:: Task directions ::
Switch every "chart" in the items below to "graph", leaving everything else unchanged, and write out all the items again. Leave the pictures out of your answer.

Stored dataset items
________________

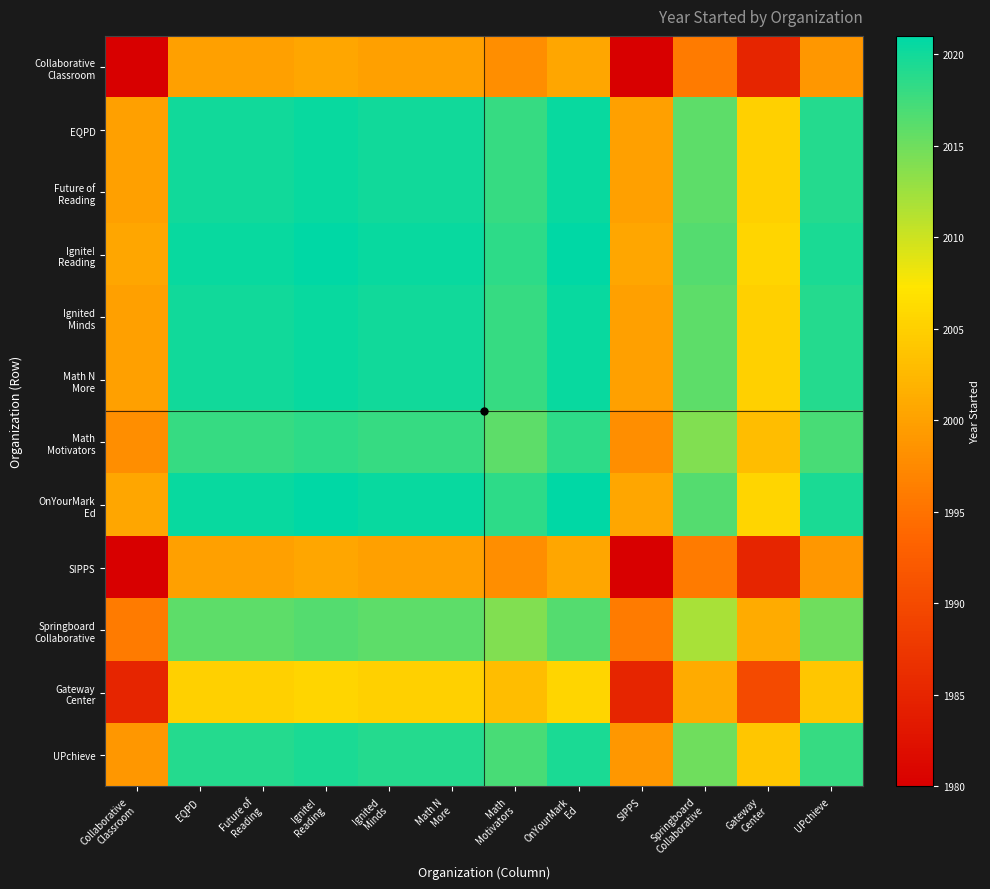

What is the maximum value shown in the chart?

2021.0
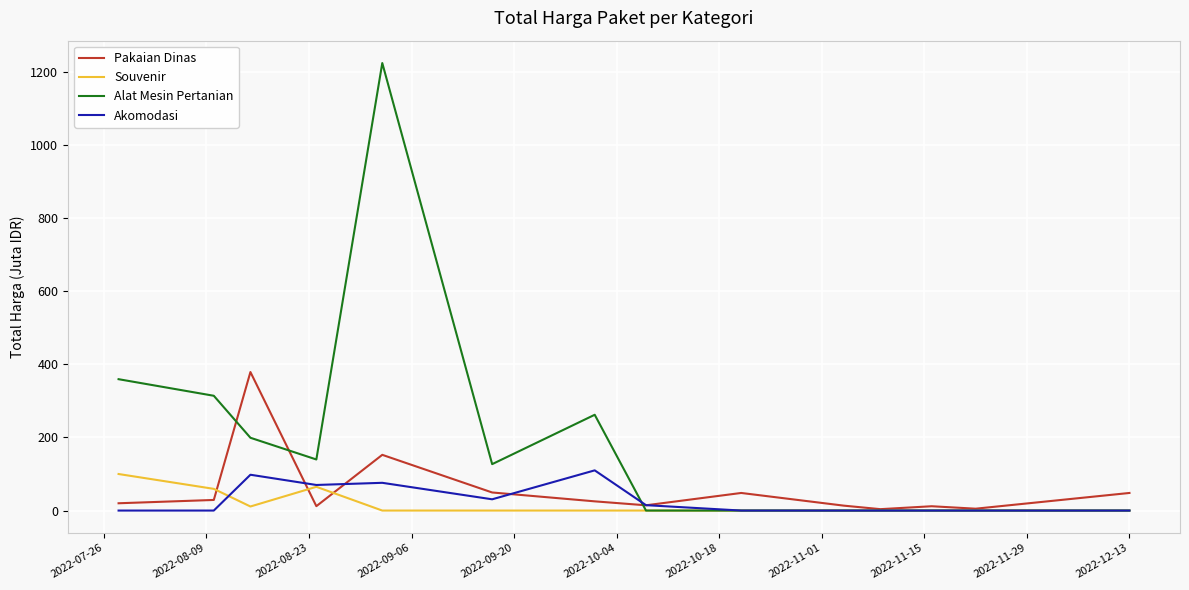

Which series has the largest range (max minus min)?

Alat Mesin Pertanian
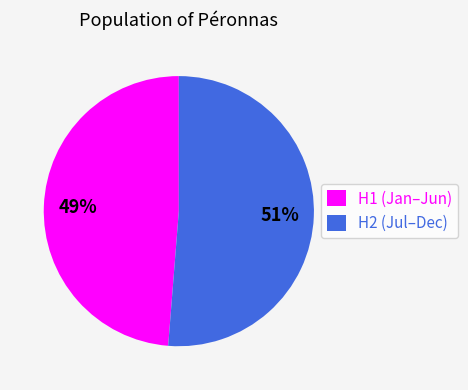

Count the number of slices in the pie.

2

________________

:: Written solution ::
What is the maximum value shown in the graph?

2021.0

Which series has the largest range (max minus min)?

Alat Mesin Pertanian

Count the number of slices in the pie.

2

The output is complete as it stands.